┌─ Provided material

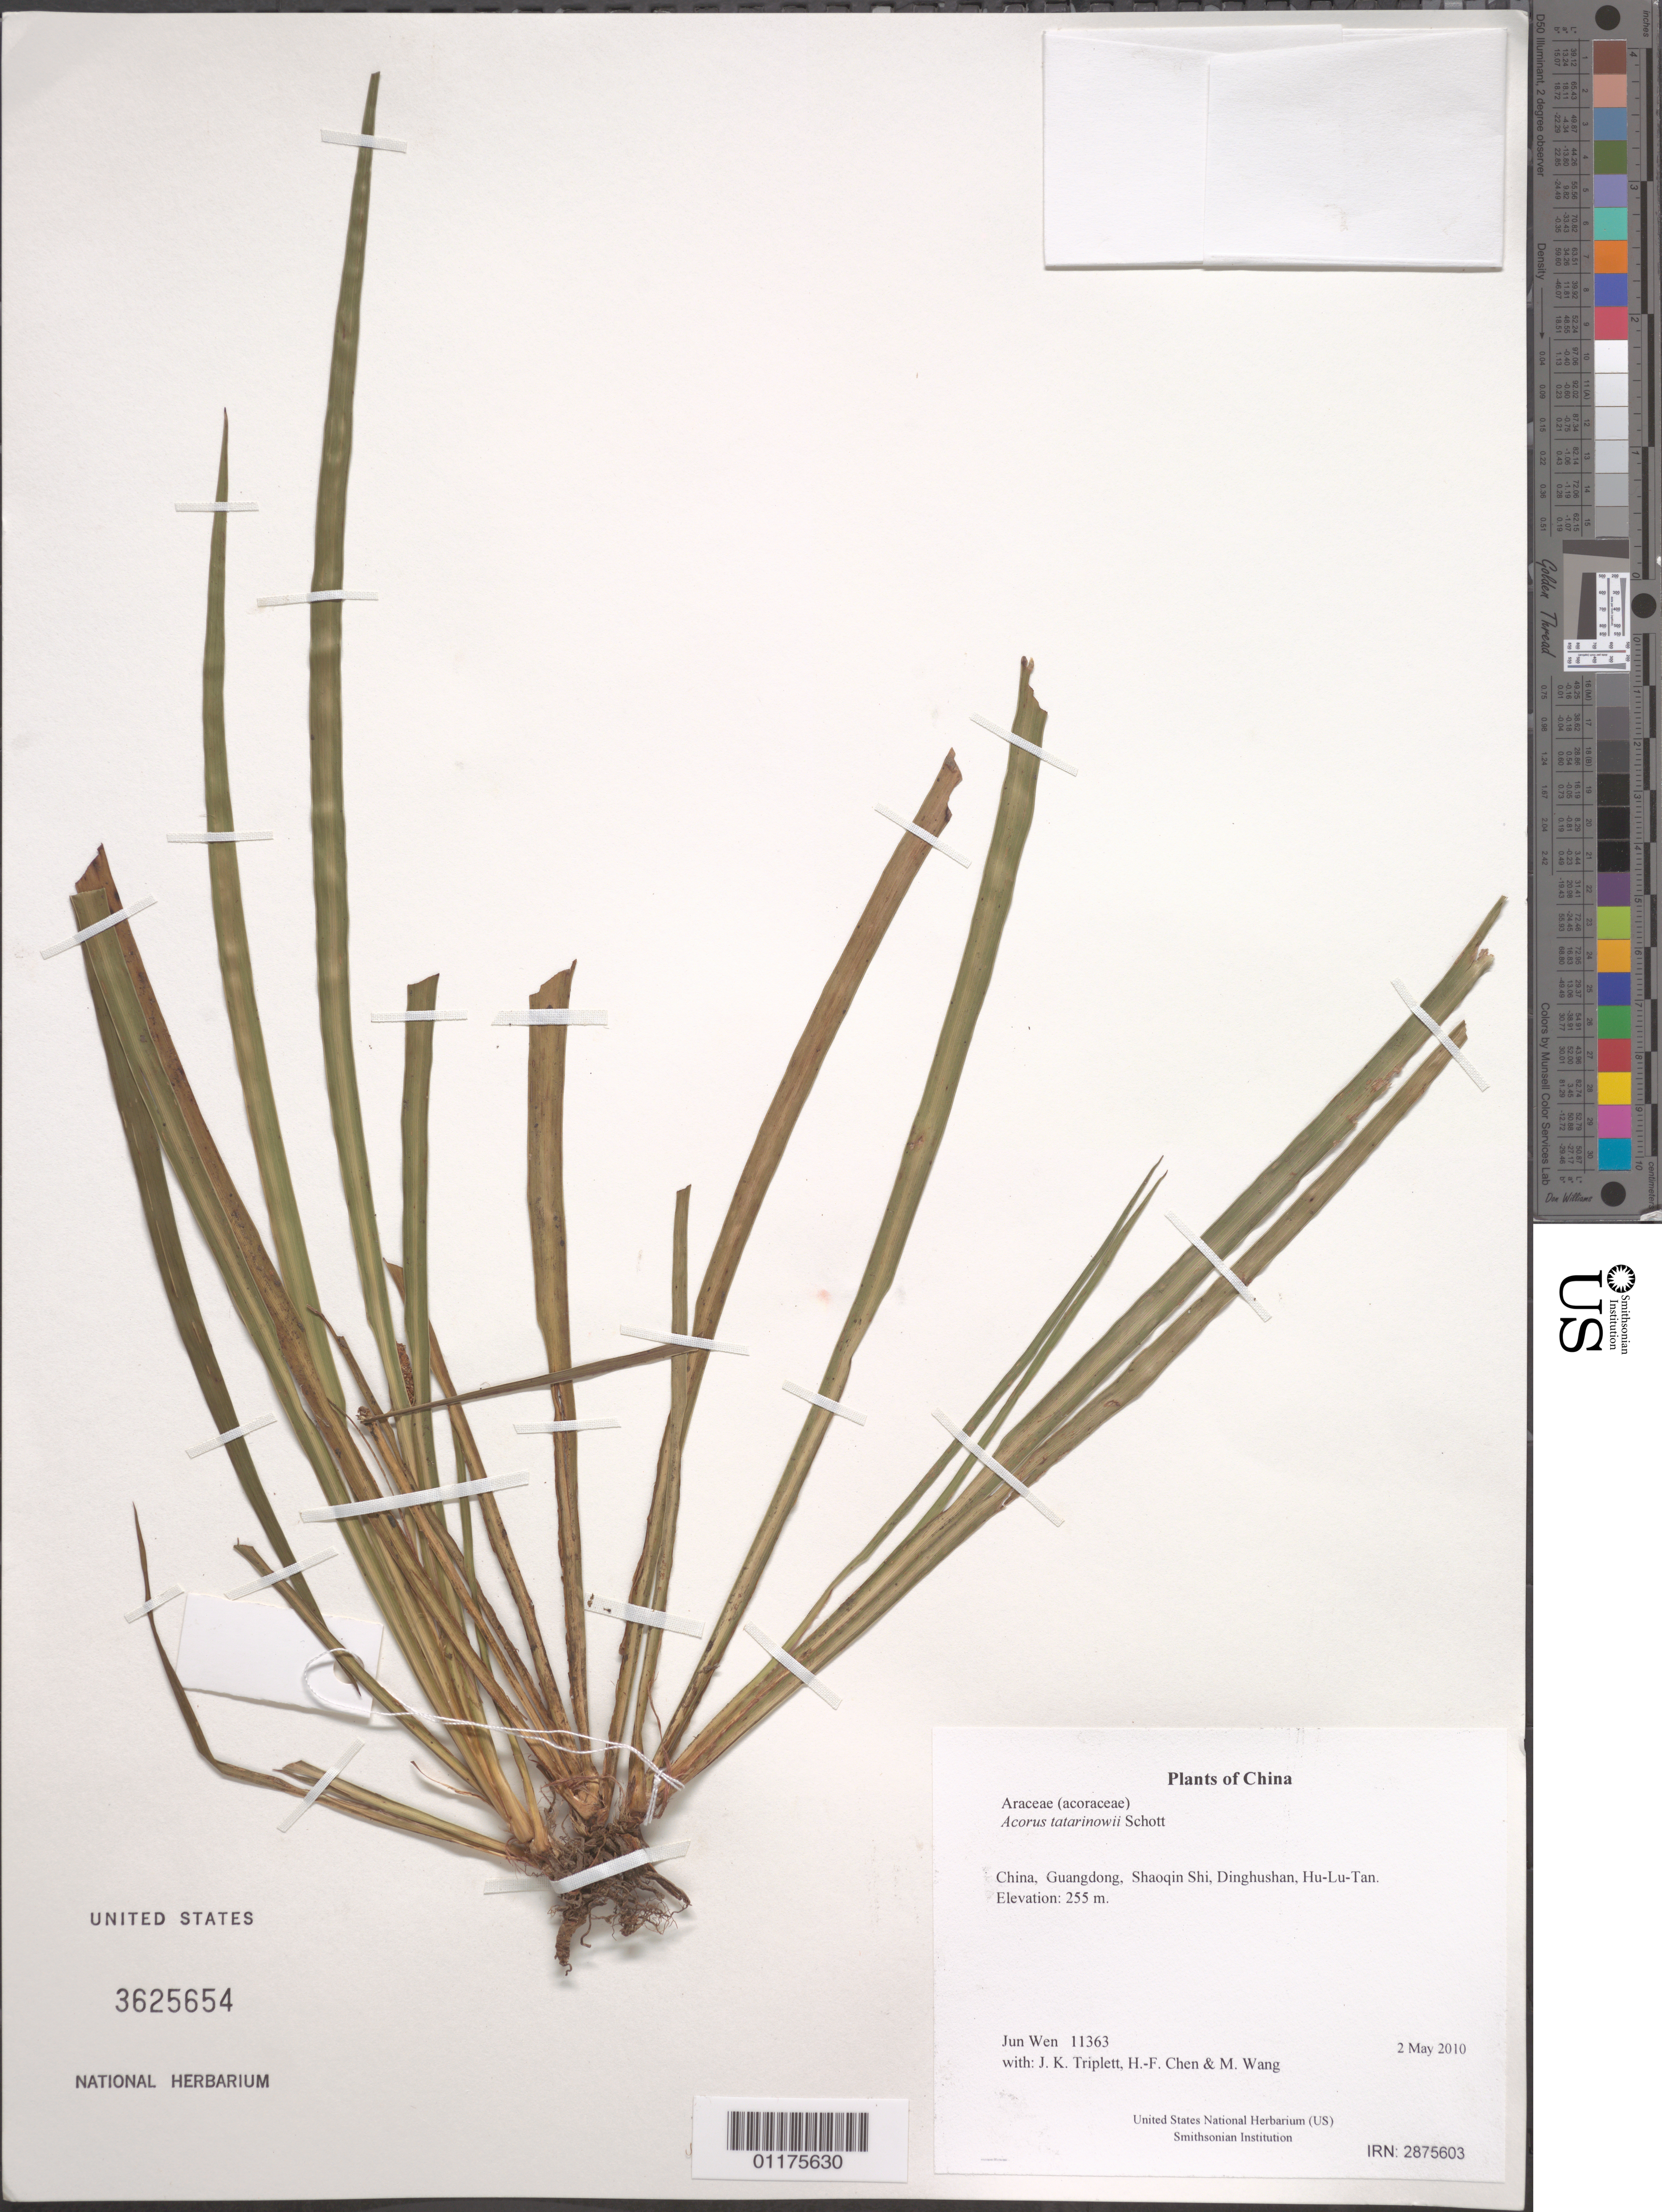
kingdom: Plantae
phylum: Tracheophyta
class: Liliopsida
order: Acorales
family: Acoraceae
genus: Acorus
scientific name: Acorus tatarinowii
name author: Schott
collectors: J. Wen, J. K. Triplett, H.-F. Chen & M. Wang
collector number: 11363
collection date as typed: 2 May 2010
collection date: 2010-05-02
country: China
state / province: Guangdong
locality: Shaoqin Shi, Dinghushan, Hu-Lu-Tan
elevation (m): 255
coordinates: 23 09.575 N, 112 31.817 E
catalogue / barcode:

└─

Task description =>
How many of the lines above contain the string "collection"? Reply with the number alone.

Exercise solution =>
2